Passage provided —
<<<<
The last time A. and I were in this clubhouse, we very nearly got ourselves banned for life for setting off a fire extinguisher. In mitigation, the last time would have been 1975 or thereabouts. It wouldn't have been either of us that actually did the deed, but friends at the Athletic club to which we both belonged from age 11.
The prominently displayed sign suggests this is no genteel Home Counties event, for on this cool Sunday morning in early autumn A. and I are to run the Middlesex 10K Championships in Victoria Park. There is a very big E in the post code, and as the sign suggests, you'd do well not to run alone in the evenings around here.

It is a landmark event in many ways; we both lived in Hackney for a number of years, and ran around the park and adjacent canal daily. This was when there were things floating in the canal you'd do well not to inspect too closely. Some 20 years ago A. ran his best half-marathon here; he mentioned that race to the club official organising today's event, who immediately recalled the scorching conditions all those years ago. Being here is a throwback to an even earlier time for us however, the annual Victoria Park Relays which we both took part in between ages 11 and 16; it's also the first time we will have competed in the same event for decades.
>>>>
Work instructions —
a: In the account of the Middlesex 10K, in which park is the race held?
b: Reproduce the stretch of the Middlesex 10K account from "It is a landmark" through "event for decades." word for word.
c: Take the Middlesex 10K account further, starting after its last sentence.

Data provided —
<<<<
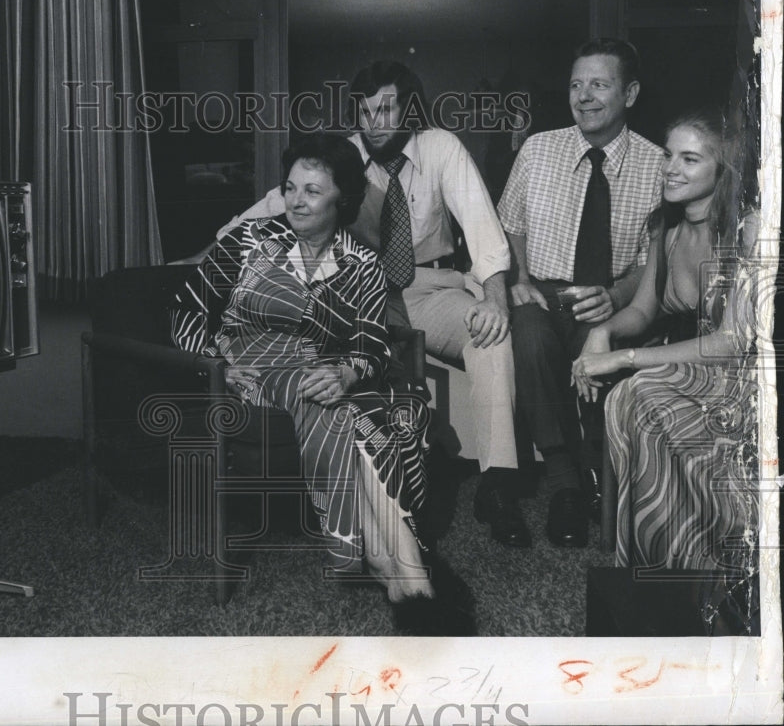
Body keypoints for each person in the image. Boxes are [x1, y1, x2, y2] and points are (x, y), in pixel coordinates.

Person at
>>>>
Results in order —
a: Victoria Park

b:
It is a landmark event in many ways; we both lived in Hackney for a number of years, and ran around the park and adjacent canal daily. This was when there were things floating in the canal you'd do well not to inspect too closely. Some 20 years ago A. ran his best half-marathon here; he mentioned that race to the club official organising today's event, who immediately recalled the scorching conditions all those years ago. Being here is a throwback to an even earlier time for us however, the annual Victoria Park Relays which we both took part in between ages 11 and 16; it's also the first time we will have competed in the same event for decades.

c:
I've known A. for 35 years, was best man at his wedding, although there has been a huge gap in the relationship (entirely my fault). Yet in all those years, I have only beaten him twice while running. That is a precise definition. I didn't mean whilst racing, I meant every time we've ever run together in the same temporal space, no matter how lowly the training run or weekend cross-country he has beaten me, with two exceptions. No, I'm going to list them, and this isn't some deeply-harbored grudge at his greater natural ability - it has more often come down to the desire to win on his part and the complete lack of competitive nature on mine.
Except.
Except that the reason I joined the Athletic Club aged eleven was my sister had begun to beat me in our regular sprints around the back garden. Curious as to how her sudden improvement had come about, I found she was now training twice a week at the local track. Two could and did play that game.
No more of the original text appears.